A concept lattice comes from a Galois connection, \(R_\ast: 2^X \leftrightarrows 2^T: R^\ast\) given by $R_\ast(A) = {y \in Y: (x,y) \in R~\text{for all}~x \in A }$ and $R^\ast(B) = {x \in X: (x,y) \in R~\text{for all}~y \in B }$. We can interpret $R_\ast( -)$ as intent and $R^\ast(-)$ as extent. A concept is a pair $(A,B)$ where $A$ is a subset of $X$ and $B$ is a subset of $Y$ such that \(R_\ast(A) = B~\text{if and only if}~A = R^\ast(B)\) The set of all concepts associated to a relation, \(\mathrm{Concept}(R) = \{ (A,B): R_\ast(A) = B,~R^\ast(B) = A \}\) form a lattice (this is non-obvious, something you need to prove) called the concept lattice.
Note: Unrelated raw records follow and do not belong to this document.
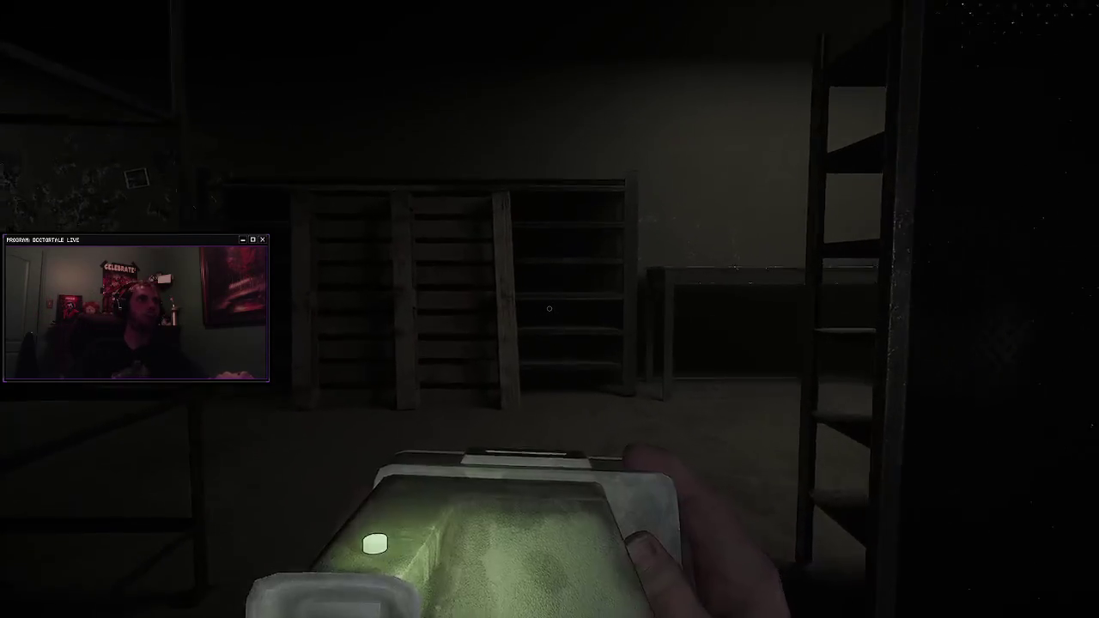
Step: Walk to the table and pallets, swapping between the lighter and the handheld scanner
key("Tab")
key("Tab")
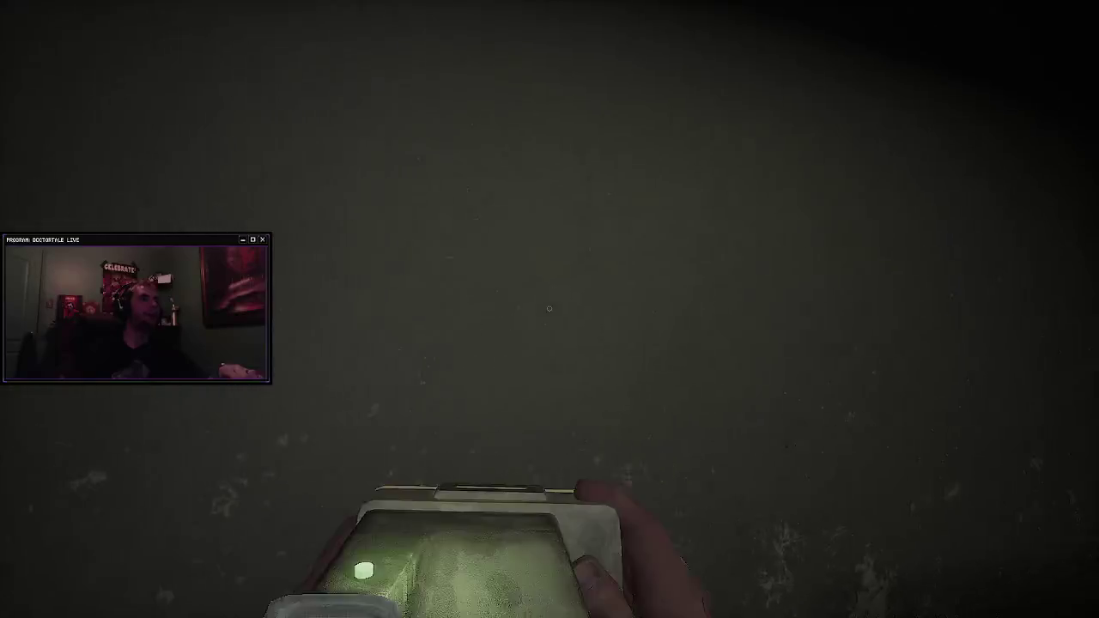
key("Tab")
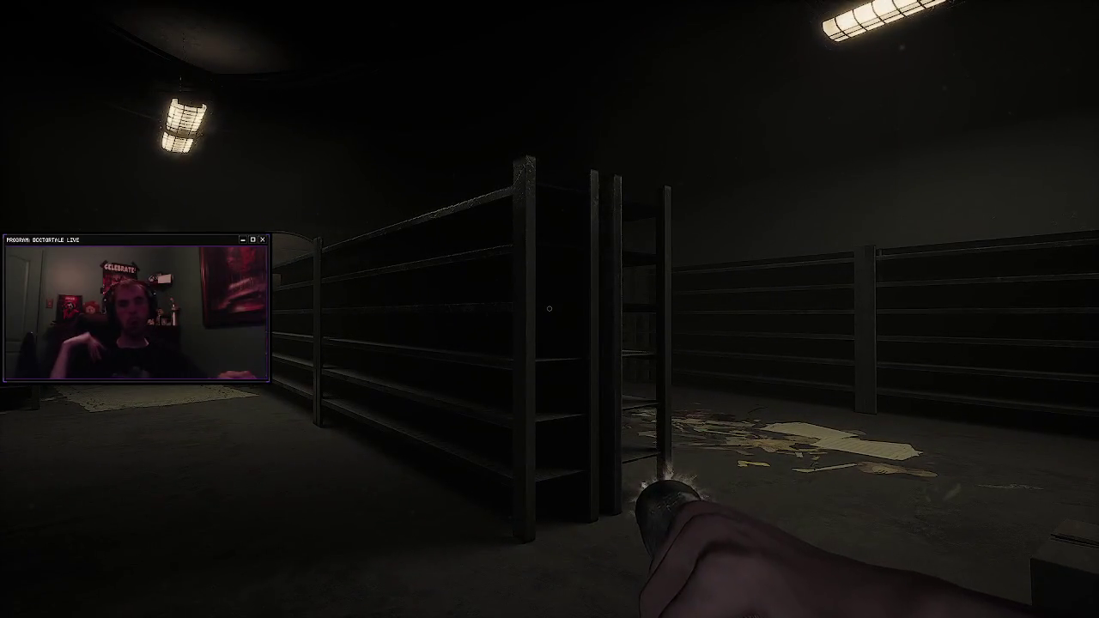
key("w")
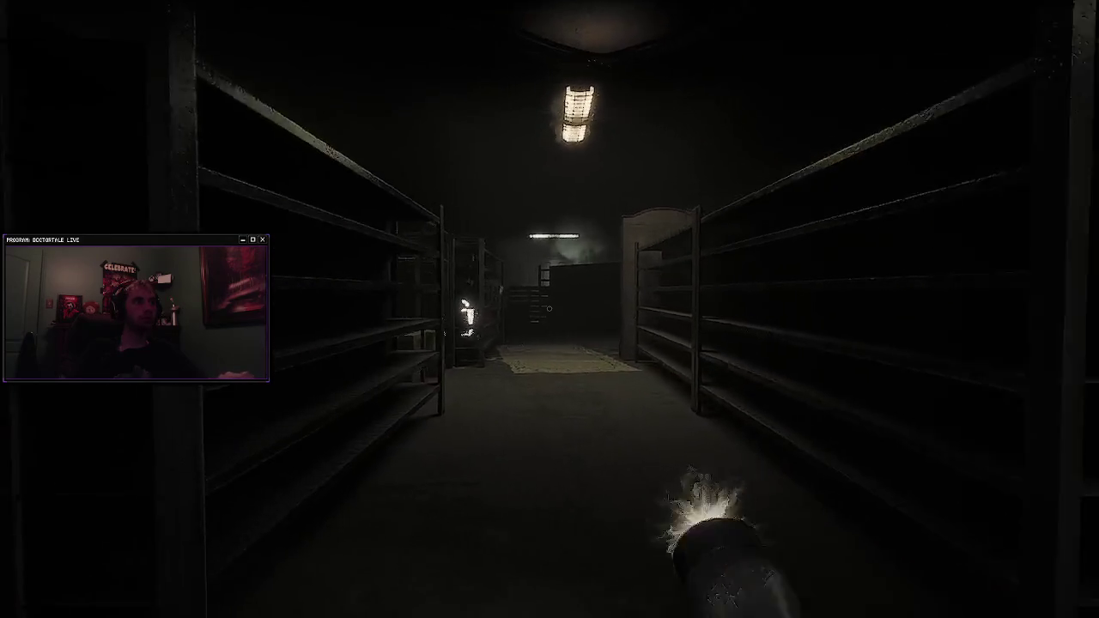
key("q")
Step: Walk down the aisle into the shuttered room and view the shelves in the scanner's outline mode
key("w")
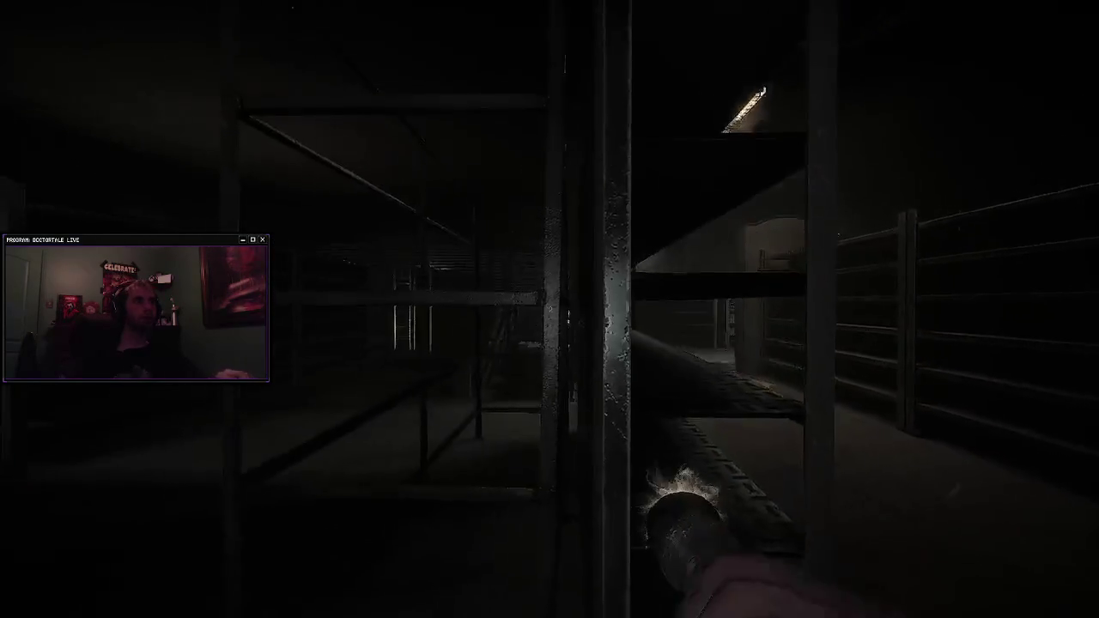
key("w")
Let’s look at an example. Suppose we have a relation, say of NBA basketball players and facts about them, $R \subseteq X \times Y$. We can represent this relation by a table:


Now we may calculate the fixed points $\mathrm{Fix}(R^\ast R_\ast) = {A: R^\ast R_\ast (A) = A }$ which form the concept lattice. (I might have cheated a bit, but you can show that the definition of the concept lattice above is equivalent to $\mathrm{Fix}(R^\ast R_\ast)$.) There are software packages out there to do this somewhat automatically (e.g. the python package concepts). We obtain the following concept lattice:

How do we interpret this lattice? If we take the meet ($\wedge$) of, say $A$ and $B$, this is equivalent to taking the union of rows A and B (why union, not intersection?…because the $R^\ast$, $R_\ast$ maps are order-reversing). If we take the join ($\vee$) of A and B, this is equivalent to take the intersection of rows A and B which corresponds to the attribute “forward” i.e. the concept Antetokounmpo, Butler and Durrant.

Now, back to preference relations. As we have seen earlier, a choice function $C: D(X) \to 2^X$ begets a unique weak preference relation. In a similar vein, any preference relation $W \subseteq X \times X$ begets a unique meta-preference relation, $\mathrm{Concept}(W)$ which is a lattice that can be viewed also as a binary relation $\mathrm{Concept}(W) \subseteq 2^X \times 2^X$. This is significant because we have put a lattice structure on meta-preferences. In particular, individuals can exchange meta-preferences to find their meet or join i.e. their least common denominator–what they have in common–or form a compromise–the effective feasible sum of their meta-preferences.

So maybe this is the very beginning of a argument that lattices are the canonical structure for modeling meta-preferences.